The schematic for the heat detector cirucit is shown below:

### Code

The code to turn on an LED when the heat detector level rises above a certain threshold is shown below.

const int ledPin=13; //the code will flash the LED connected to pin 13
const int sensorPin= 0; //Sensor pin connects to analog pin A0

int level; //the variable that will hold the heat level reading

const int threshold=700; //this represents the threshold voltage. If voltage is below 300, this triggers the LED to turn on

void setup() {
pinMode (ledPin, OUTPUT); //sets digital pin 13 as output
Serial.begin(9600); //sets the baud rate at 9600 so we can check the values the sensor is obtaining on the Serial Monitor
}

void loop(){
level= analogRead(sensorPin); //the sensor takes readings from analog pin A0
if (level < threshold){
digitalWrite(ledPin, HIGH); //if the light level is below the threshold level, the LED turns on
}
else{
digitalWrite(ledPin, LOW); //otherwise, if the light level is above the threshold level, the LED is off
}
}

Here in this code, we first define the pin connections. Since the LED is connected to digital pin D13, we set the pin to 13. Since the sensorPin representing the thermistor voltage divider is connected to analog pin A0, we set it equal to 0.

Next, we declare an integer named level. This will represent the heat level of our circuit, meaning how much heat the circuit is exposed to. We also declare a variable named threshold and set it equal to 700. We later have code that if the circuit's heat level is less than the threshold, the LED will turn on.

The next line declares the ledPin as a digital output.

After this, the next block of code reads the value from the analog pin A0. If the heat level is below the threshold, the LED will light up.

The biggest part of all of this is knowing how the voltage divider circuit works.
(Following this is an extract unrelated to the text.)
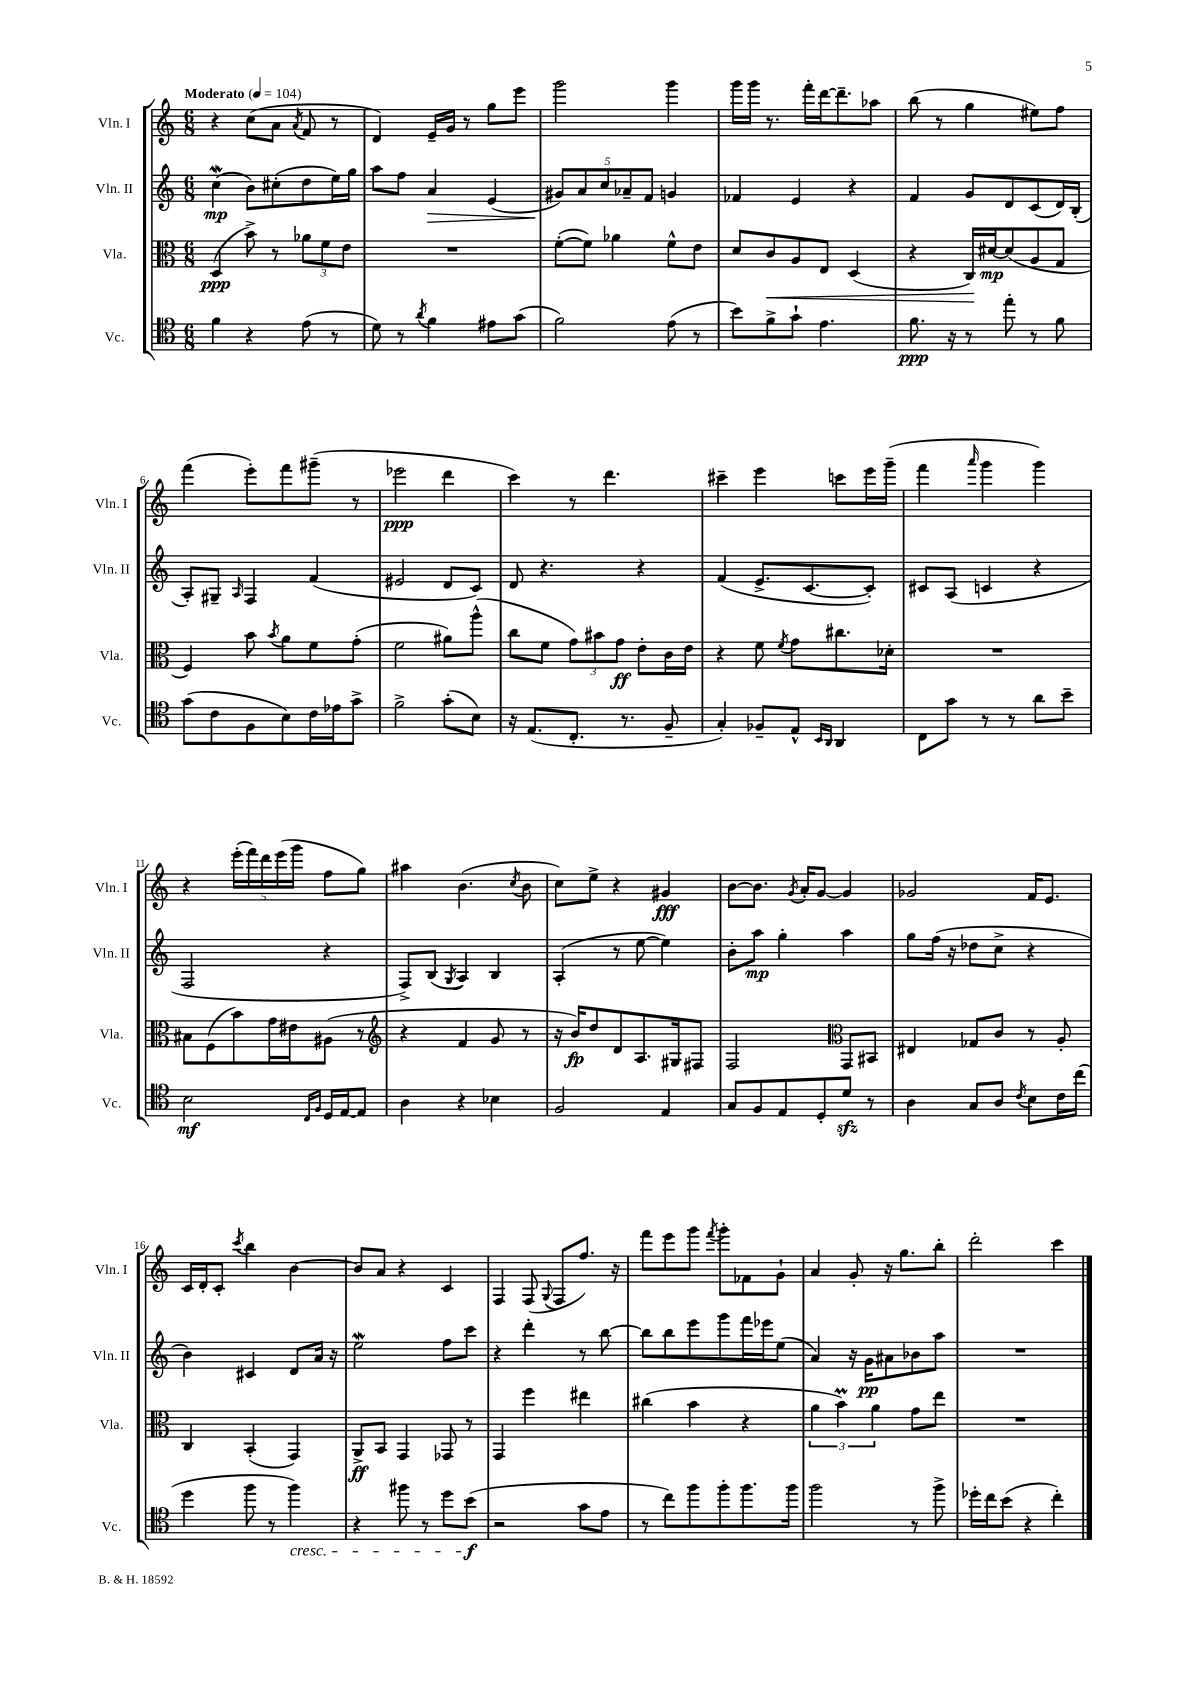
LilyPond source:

The voltage divider is again formed between the thermistor and the 20KΩ resistor. The total voltage that the arduino puts out is 5V. This 5V gets divided up between the thermistor and the 20KΩ resistor. When exposed to room temperature, the thermistor has a resistance of near 100KΩ. This means that most of the 5 volts will fall across the thermistor, approximately 0.83% of it, since 100KΩ/120KΩ= 0.83. This means that approximately 5V * 0.83= 4.17V of the 5V that the arduino outputs will fall across the thermistor during room temperature. The arduino analogRead() function works by reading the analog value that is output from the thermistor voltage divider circuit. The value output will range from 0 to 1023. If a full 5 volts falls across the thermistor, the analogRead() function will have a value of 1023. Since the thermistor shares the voltage with the 20KΩ resistor, it will n not have a full value of 1023. As stated before, it will be 0.83 of the 5V. So it will output an analogRead() value of about 850, since 1023 * 0.83≈ 850.

However, when the thermistor is exposed to high heat, well above 100°F, the thermistor's resistance falls dramatically, below 40KΩ. In this situation, the voltage that will fall across the thermistor will now be below 3.33V, since 40KΩ/60KΩ= 0.66. 5V * 0.66= 3.33V. The analogRead() function will output a value of approximately 675, since 1023 * 0.66≈ 675. Thus, you can now see why we set our threshold at 700. And you can see that if our analogRead() value falls below 700, this is a sign that the thermistor has been exposed to a high amount of heat. The LED will turn on, triggering a signal that there is a heat overload.

And this is how an automatic heat detector circuit can be built with an arduino.